Kenanga Holdings is a major investment house jointly owned by Taib’s family firm CMSB and Deutsche Bank itself. The German authorities are currently investigating the venture.
And how about Ernst and Young, the multi-national accountants who year after year provide tidy looking accounts for CMSB, even though this Taib family company has taken over huge chunks of the state economy and operates vast monopolies, thanks to Taib’s own patronage?
We have sent emails to Ernst and Young, asking how working with CMSB equates with the company’s Global Code of Conduct, but they have all remained unanswered.
Then there is Switzerland’s UBS bank which has been involved, again with Deutschebank, in raising hundreds of millions of dollars for the State of Sarawak through a private company in Labuan, not quite the normal way of doing things. Of course UBS is already facing a criminal investigation in Switzerland over its management of the million dollar accounts linked to Sabah Chief Minister, Musa Aman.
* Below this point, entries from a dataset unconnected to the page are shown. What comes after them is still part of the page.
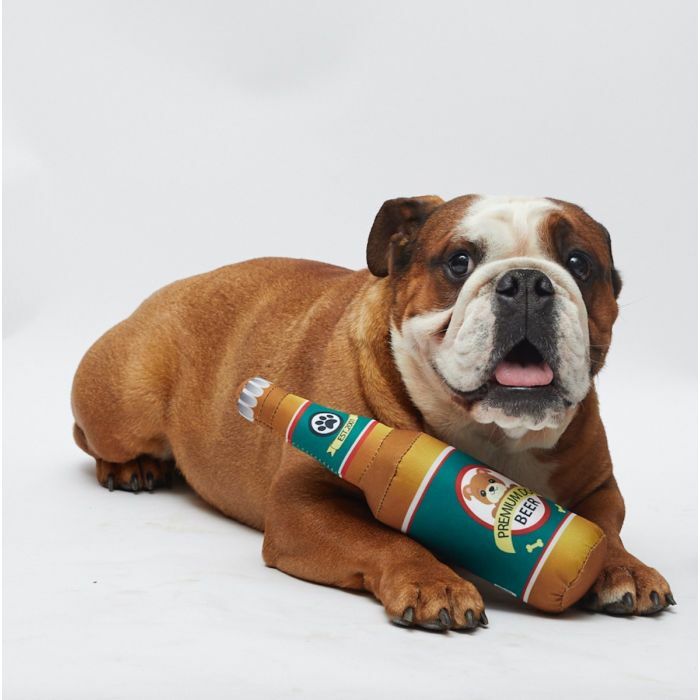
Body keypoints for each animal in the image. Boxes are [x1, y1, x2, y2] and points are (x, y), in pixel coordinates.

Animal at [71, 194, 674, 631]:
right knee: (92, 439)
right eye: (459, 262)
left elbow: (605, 529)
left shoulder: (600, 488)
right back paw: (132, 467)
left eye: (579, 263)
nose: (527, 280)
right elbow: (385, 538)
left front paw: (625, 567)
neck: (493, 437)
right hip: (126, 401)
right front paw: (432, 580)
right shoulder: (302, 506)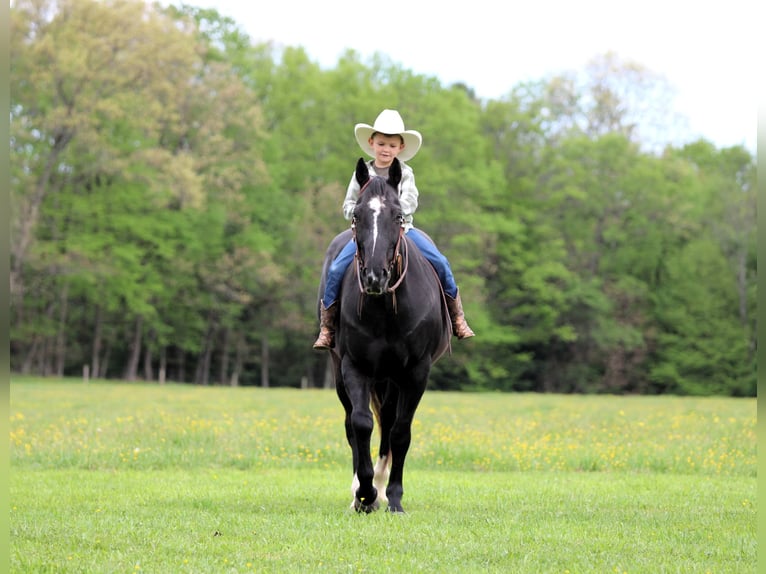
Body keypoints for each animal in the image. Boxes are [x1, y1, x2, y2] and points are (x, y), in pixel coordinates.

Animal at [317, 157, 451, 513]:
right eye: (357, 215)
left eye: (398, 215)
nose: (375, 276)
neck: (386, 311)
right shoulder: (354, 366)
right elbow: (361, 424)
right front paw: (365, 494)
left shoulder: (416, 372)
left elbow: (401, 432)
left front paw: (393, 497)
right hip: (343, 372)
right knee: (353, 424)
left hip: (392, 378)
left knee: (389, 425)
Even America’s Goldman Sachs now seems to have taken over as the lead banker for raising money for the Taib regime, again through Labuan in a similar deal.
And we have already detailed how yet another huge American bank, Merrill Lynch (now owned by Bank of America) has obligingly been prepared to transfer large funds for Taib’s key business partner brother, Onn Mahmud (to whom he handed the monopoly on timber shipping licences) from Hong Kong into Sydney.
Onn has purchased over £50million worth of property in Sydney with this money and then sold most of it with Merrill Lynch obligingly once more exporting the money into a trust managed in the Isle of Man through companies incorporated by Merrill Lynch on Onn’s behalf in the off-shore Cayman Islands.
Is this best banking practice?
The spotlight is beginning to shine on these companies who seem to think that the millions they can make are worth turning a blind eye to the glaring corruption of Taib Mahmud.
After all, if Taib’s people can’t trust him to run an honest state budget why should the shareholders and lenders from all these banks and companies trust him either?
The foreign decision makers behind these deals face being held accountable.